Answer:
- A yellow lizard population living on an island with no predators
- A hawk was introduced to the habitat and starts preying on the yellow lizard because it is easier to see from the air
- Some of the lizards mutate their color from yellow to greyish brown so they can camouflage
- Yellow individuals keep being hunted, while brown individuals get to survive
- The following generations of lizards will have a higher proportion of greyish brown individuals and just a few yellow individuals.
- Eventually, almost all of the lizards will be greyish brown individuals.
Step-by-step explanation:
The scenario is the following.
A population of yellow lizards lives on an island where there is no natural predator. Males of the species use the yellow color to attract females in reproductive seasons. The brighter the males are, the better their genetic quality is. Females are also yellow, but not as bright as males.
A new hawk species was introduced into the island to control some farm pests. But this hawk species prefer to feed on the lizards. The yellow color of these animals contrasts with the dark background and can be easily seen from the air. So the lizard population suffers from significant predation affecting its size sharply.
Some of the lizards then suffer from a mutation and change their color from yellow to greyish brown, which turns to be better to camouflage on the rocks and get to survive. Individuals with greyish brown color get to reproduce at a higher rate than yellow individuals, who keep being hunted by the hawk.
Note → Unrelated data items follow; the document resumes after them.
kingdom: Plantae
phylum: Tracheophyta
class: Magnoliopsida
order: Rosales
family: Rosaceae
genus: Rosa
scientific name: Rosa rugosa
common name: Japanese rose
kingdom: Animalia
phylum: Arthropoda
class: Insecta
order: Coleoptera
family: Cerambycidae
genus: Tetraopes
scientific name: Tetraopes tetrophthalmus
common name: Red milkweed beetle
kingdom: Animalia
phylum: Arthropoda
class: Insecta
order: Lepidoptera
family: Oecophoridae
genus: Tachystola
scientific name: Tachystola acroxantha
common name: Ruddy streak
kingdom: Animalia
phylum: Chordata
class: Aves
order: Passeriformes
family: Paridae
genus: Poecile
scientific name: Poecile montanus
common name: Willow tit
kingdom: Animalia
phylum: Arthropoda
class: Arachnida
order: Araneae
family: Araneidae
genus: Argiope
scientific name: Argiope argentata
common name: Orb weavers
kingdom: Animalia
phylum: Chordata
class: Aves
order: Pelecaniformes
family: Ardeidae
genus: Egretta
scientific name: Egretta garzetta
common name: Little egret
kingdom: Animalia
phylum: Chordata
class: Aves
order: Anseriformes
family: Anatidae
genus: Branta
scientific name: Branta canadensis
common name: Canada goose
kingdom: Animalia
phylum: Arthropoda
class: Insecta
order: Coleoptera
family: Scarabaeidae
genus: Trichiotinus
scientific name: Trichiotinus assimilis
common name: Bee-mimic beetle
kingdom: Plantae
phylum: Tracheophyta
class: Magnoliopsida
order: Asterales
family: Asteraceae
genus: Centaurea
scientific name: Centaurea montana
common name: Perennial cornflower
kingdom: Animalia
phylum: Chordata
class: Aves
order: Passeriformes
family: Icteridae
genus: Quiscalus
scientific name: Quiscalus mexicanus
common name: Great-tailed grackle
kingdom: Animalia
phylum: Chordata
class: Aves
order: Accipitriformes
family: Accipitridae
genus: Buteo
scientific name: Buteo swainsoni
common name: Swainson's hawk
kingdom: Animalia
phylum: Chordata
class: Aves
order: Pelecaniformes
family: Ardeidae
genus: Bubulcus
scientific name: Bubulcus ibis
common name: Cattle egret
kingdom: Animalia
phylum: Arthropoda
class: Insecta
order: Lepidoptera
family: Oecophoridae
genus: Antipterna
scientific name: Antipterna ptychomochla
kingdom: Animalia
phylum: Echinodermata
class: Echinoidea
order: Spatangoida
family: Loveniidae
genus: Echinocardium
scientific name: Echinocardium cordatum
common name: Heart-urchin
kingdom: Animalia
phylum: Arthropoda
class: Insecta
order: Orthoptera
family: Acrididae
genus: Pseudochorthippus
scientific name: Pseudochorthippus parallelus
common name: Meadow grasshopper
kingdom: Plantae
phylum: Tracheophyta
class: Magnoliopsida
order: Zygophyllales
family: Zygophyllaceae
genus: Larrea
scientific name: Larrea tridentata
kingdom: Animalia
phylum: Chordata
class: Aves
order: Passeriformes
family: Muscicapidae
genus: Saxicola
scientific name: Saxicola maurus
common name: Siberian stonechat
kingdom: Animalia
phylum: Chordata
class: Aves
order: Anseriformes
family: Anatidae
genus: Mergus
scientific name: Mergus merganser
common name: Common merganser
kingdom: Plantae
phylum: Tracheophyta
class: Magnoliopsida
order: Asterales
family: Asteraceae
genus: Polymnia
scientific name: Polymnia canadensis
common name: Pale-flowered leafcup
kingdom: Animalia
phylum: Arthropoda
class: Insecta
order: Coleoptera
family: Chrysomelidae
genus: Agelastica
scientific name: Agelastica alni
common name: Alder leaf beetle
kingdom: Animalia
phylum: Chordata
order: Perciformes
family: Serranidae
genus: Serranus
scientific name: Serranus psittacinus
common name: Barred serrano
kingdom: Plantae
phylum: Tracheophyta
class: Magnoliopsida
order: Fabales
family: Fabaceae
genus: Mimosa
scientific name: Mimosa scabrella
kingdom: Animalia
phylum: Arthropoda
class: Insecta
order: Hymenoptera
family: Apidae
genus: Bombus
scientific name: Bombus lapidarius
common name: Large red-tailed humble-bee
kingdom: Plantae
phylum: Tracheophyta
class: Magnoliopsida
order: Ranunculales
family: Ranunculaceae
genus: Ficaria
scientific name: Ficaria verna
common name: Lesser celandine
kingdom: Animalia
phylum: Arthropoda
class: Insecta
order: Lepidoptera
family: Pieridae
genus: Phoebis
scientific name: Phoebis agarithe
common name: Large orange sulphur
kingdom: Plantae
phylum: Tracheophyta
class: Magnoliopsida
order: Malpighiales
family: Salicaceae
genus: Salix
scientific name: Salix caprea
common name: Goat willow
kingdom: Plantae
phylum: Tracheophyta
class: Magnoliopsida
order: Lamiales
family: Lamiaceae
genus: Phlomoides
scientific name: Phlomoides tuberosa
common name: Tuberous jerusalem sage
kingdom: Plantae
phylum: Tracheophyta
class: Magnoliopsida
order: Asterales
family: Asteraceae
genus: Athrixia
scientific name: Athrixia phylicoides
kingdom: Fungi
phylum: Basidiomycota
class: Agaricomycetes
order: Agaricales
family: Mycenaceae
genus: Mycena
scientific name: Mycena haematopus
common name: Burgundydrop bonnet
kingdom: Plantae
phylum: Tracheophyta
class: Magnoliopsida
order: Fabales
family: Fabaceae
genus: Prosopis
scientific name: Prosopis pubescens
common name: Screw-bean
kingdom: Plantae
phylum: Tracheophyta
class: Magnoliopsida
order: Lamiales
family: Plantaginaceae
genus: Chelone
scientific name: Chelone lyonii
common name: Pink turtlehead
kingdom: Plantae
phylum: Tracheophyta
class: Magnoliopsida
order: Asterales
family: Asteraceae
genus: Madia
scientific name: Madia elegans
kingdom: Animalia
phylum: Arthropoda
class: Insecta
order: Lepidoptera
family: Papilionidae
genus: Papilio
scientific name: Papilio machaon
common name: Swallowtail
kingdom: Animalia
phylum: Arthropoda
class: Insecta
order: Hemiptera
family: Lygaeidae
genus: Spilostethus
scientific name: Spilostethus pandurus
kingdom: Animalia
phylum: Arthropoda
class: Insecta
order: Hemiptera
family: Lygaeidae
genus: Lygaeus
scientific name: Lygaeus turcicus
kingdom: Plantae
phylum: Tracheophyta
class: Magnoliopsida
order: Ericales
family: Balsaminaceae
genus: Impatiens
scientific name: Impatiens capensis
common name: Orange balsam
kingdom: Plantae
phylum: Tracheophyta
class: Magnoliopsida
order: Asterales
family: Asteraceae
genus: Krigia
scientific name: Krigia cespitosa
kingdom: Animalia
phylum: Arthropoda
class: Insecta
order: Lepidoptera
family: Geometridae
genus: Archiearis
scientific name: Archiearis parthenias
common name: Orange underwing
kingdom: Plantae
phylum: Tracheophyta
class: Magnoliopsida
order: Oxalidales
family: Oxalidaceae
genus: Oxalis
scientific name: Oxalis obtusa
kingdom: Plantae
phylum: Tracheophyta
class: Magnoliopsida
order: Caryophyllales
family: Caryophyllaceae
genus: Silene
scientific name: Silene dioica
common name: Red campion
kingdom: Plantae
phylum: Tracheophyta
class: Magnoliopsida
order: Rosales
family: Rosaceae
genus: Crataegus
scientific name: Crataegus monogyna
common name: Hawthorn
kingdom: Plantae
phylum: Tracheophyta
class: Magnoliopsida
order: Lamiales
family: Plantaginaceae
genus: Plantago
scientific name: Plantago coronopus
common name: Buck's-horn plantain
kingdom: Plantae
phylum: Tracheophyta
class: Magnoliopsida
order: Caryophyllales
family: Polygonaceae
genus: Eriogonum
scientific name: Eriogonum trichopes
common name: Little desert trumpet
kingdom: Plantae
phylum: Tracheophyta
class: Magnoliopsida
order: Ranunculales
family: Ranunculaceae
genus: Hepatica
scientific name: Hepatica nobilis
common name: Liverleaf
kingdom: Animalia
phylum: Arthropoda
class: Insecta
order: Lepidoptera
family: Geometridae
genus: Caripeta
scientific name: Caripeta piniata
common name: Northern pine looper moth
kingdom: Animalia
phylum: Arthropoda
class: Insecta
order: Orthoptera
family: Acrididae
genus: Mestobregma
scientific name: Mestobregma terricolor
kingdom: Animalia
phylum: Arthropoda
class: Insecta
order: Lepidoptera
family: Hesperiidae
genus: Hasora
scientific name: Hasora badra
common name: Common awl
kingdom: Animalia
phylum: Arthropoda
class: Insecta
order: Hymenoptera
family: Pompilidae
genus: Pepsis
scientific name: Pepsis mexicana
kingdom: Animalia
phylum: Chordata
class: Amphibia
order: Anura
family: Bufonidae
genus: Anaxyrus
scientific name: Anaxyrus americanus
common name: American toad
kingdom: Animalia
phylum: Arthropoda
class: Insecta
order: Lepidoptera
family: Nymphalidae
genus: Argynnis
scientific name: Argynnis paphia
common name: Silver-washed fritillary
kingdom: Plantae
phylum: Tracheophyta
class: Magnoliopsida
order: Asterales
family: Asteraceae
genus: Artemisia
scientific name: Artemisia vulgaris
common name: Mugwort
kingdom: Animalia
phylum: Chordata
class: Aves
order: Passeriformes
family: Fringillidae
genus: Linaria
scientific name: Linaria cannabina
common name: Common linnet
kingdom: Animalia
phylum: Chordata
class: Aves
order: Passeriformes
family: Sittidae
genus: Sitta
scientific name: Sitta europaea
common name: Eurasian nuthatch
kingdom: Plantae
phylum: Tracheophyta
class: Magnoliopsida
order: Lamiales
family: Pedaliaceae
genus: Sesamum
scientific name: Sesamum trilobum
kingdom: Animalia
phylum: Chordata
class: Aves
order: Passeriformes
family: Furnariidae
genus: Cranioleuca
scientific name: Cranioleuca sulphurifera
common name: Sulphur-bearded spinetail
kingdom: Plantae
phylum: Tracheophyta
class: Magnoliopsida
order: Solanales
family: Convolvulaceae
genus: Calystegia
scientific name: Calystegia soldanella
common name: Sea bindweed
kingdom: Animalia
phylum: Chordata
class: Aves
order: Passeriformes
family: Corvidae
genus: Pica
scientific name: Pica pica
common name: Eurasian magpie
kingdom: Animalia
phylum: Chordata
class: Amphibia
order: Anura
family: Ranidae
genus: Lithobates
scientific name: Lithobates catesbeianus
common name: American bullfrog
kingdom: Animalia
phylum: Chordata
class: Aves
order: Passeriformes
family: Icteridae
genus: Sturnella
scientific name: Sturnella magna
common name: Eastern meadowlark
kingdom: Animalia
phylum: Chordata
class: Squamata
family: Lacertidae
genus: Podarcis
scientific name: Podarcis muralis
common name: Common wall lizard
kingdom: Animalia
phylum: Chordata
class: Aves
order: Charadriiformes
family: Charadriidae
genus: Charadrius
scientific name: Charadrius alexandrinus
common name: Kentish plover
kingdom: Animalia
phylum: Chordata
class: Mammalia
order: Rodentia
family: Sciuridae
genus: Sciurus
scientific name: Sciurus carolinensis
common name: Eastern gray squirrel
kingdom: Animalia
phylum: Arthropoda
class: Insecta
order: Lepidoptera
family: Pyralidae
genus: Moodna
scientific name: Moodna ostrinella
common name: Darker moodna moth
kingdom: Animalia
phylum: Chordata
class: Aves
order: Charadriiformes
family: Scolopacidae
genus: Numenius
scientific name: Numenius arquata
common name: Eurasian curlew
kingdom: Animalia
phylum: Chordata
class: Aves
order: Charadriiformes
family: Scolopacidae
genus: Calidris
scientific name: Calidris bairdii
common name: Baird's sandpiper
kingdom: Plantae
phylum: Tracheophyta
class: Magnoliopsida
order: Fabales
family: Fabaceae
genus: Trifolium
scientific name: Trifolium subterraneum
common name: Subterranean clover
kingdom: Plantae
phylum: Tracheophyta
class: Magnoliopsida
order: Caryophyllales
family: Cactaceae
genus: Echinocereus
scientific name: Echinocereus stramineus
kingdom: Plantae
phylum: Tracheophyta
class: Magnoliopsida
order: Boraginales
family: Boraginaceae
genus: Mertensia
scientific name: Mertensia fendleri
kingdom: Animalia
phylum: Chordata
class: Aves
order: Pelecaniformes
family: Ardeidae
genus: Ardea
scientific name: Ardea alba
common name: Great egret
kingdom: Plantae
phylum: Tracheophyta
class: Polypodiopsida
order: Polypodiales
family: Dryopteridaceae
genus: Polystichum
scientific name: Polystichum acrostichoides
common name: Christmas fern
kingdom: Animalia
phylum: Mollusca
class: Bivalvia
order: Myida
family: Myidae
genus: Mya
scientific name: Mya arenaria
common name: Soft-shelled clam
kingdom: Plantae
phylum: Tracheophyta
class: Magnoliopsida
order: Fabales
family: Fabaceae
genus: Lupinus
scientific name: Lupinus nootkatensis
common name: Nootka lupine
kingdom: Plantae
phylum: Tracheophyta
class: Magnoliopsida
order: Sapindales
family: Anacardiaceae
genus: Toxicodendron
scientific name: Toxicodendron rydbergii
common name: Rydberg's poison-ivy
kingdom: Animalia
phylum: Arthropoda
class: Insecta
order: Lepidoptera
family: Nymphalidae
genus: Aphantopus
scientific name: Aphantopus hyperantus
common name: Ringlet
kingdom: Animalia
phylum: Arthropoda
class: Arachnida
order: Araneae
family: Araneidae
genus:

Eventually, after many generations, the yellow individuals decrease to near zero in the population, while greyish brown individuals increase significantly, with males still being brighter than females.
------------------------------------------------------------------------------------------------------
Natural selection is an evolutive force that can act favoring an allele or against it, according to how it affects the fitness of individuals. Natural selection selects beneficial alleles and increases their frequency in the population.
When many organisms in a population sharing the same trait die, it is because they did not have good fitness, so they were not adapted to the environment and its pressures. The alleles coding for that trait were not good for the fitness of the animals, so they do not get to survive.
These individuals die before reproducing, so they could not transfer their genetic charge to the following generation. Eventually, the alleles coding for the trait will decrease in the population, probably near zero. Natural selection is acting against this phenotype. Other alleles will be beneficiated, and their frequency in the population will increase.
This change in alleles frequency is what we call adaptation.
Natural selection results in adaptation, which means the increase of the aptitude phenotype. Aptitude is the contribution of each genotype to the next generation.
In many cases, adaptations can be correlated to environmental factors or selective pressures applied by other organisms or habitats.
Let us remember that a mutation is a change or alteration in DNI sequences that introduce new variants. Many of these are eliminated, but some of them might succeed and be incorporated into each individual. These mutations are the ones that have been selected by natural selection.
So, in the exposed example, we are focussing on the lizards population.
• The selective pressure or modeling environmental factor is predation by the introduced hawk.
• The lizards´ response to predation is the survival of only those that carry mutations ⇒ greyish brown color
• Natural selection benefits these mutations.
• Greyish brown lizards survive and increase their fitness.